Ian Shoemaker, an assistant professor in the Department of Physics and the Center for Neutrino Physics, both part of the Virginia Tech College of Science, has a different, simpler explanation.

In a recent paper published in the journal Annals of Glaciology, Shoemaker and several colleagues posit that the anomalies are not from neutrinos, but are merely unflipped reflections of the ultra-high-energy cosmic rays that arrive from space — miss the top layer ice — then enter the ground, striking deep, compacted snow known as firn.

“We think sub-surface firn is the culprit,” said Shoemaker, adding that “firn is something between snow and glacial ice. It's compacted snow that's not quite dense enough to be ice. So, you can have density inversions, with ranges where you go from high density back to low density, and those crucial sorts of interfaces where this reflection can happen and could explain these events.”

Shoemaker was joined on the paper by his former Ph.D. advisor, Alexander Kusenko of the University of California Los Angeles' Department of Physics and Astronomy; Andrew Romero-Wolf, a member of the ANITA team and a researcher at the California Institute of Technology's Jet Propulsion Laboratory; and four other researchers, including two glaciologists: Dustin Shroeder from Stanford University and Martin Siegert from Imperial College London.

Call it a case of Occam's razor (that's the centuries-old theory that the simplest solution in most likely the correct one, for those who skipped philosophy in college), but Shoemaker isn't railing ANITA. “Whatever ANITA has found, it is very interesting, but it may not be a Nobel prize-winning particle physics discovery.” But he's not discounting that the so-called anomalies have no scientific merit. “ANITA still could have discovered something interesting about glaciology instead of particle physics, it could be ANITA discovered some unusual small glacial lakes.”
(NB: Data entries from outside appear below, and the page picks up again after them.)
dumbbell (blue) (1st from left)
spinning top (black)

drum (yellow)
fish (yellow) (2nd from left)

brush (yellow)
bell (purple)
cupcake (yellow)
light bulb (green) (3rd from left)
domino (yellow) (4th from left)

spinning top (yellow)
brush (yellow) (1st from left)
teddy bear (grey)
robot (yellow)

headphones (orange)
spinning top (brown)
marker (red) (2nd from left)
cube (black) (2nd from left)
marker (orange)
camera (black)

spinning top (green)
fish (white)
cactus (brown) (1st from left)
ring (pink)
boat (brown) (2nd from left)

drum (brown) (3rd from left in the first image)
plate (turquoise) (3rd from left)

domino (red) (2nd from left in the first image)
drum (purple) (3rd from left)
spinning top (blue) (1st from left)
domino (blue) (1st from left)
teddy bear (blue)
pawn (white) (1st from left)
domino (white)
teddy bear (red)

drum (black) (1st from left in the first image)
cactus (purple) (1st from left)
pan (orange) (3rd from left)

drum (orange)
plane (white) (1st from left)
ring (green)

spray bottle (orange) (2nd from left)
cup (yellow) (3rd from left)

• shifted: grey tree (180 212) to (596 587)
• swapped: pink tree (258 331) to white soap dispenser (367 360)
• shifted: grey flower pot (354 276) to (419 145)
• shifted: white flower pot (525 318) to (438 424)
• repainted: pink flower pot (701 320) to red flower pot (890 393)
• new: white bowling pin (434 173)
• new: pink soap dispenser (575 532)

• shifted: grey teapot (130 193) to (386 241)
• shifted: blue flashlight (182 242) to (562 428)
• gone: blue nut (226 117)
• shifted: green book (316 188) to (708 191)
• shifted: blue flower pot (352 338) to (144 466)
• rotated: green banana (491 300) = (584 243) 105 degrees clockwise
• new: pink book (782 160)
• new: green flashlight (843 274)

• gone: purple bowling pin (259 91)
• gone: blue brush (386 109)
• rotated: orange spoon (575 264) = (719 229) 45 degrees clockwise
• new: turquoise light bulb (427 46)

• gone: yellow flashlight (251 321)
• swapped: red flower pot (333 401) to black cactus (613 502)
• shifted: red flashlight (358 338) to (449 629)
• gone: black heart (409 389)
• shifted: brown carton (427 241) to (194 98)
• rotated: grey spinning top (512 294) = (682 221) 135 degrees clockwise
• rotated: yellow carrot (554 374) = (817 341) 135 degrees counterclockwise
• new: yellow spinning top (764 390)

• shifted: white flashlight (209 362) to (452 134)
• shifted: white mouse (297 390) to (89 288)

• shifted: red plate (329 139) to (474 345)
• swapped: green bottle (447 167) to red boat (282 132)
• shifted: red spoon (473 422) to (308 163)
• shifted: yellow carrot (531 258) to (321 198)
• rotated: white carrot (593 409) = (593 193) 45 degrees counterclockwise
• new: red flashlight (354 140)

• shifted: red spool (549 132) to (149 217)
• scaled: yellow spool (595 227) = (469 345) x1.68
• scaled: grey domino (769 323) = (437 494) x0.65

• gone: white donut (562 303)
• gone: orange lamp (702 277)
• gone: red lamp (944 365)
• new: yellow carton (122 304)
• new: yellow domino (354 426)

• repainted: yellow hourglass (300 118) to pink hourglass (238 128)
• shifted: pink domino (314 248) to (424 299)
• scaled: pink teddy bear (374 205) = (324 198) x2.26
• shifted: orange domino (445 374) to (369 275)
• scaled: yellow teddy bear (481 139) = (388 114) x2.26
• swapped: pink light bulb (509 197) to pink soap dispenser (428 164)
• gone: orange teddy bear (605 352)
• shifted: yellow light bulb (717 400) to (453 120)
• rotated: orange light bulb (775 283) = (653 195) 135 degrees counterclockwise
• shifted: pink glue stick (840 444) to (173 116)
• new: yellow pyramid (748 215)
Sub-glacial lakes were another consideration by Shoemaker and his team for the reflections. These lakes, deep underground, though, are too far spread apart according to current research, and hence are not the most likely explanation. But if there are far more lakes than previously known, this discovery would be a big win for scientists who study the landscape and interior of Antarctica. Shoemaker and his team suggest scientists purposefully blast radio signals into the areas where the anomalies occurred.

“I didn't know anything about them, but they really do exist,” Shoemaker said of sub-glacier lakes in Antarctica. “There are lakes under the ice in Antarctica, and those would have the right reflective properties, but they're not widespread enough. Our idea is that part of the radio pulse from a cosmic ray can get deep into the ice before reflecting, so you can have the reflection without the phase flip. Without flipping the wave, in that case, it really looks like a neutrino.”

Shoemaker added that, “When cosmic rays, or neutrinos, go through ice at very high energies, they scatter on materials inside the ice, on protons and electrons, and they can make a burst of radio, a big nice radio signal that scientists can see. The problem is that these signals have the radio pulse characteristic of a neutrino, but are appear to be traversing vastly more than is possible given known physics. Ordinary neutrinos just don't so this. But cosmic rays at these energies are common occurrences and have been seen by many, many experiments.”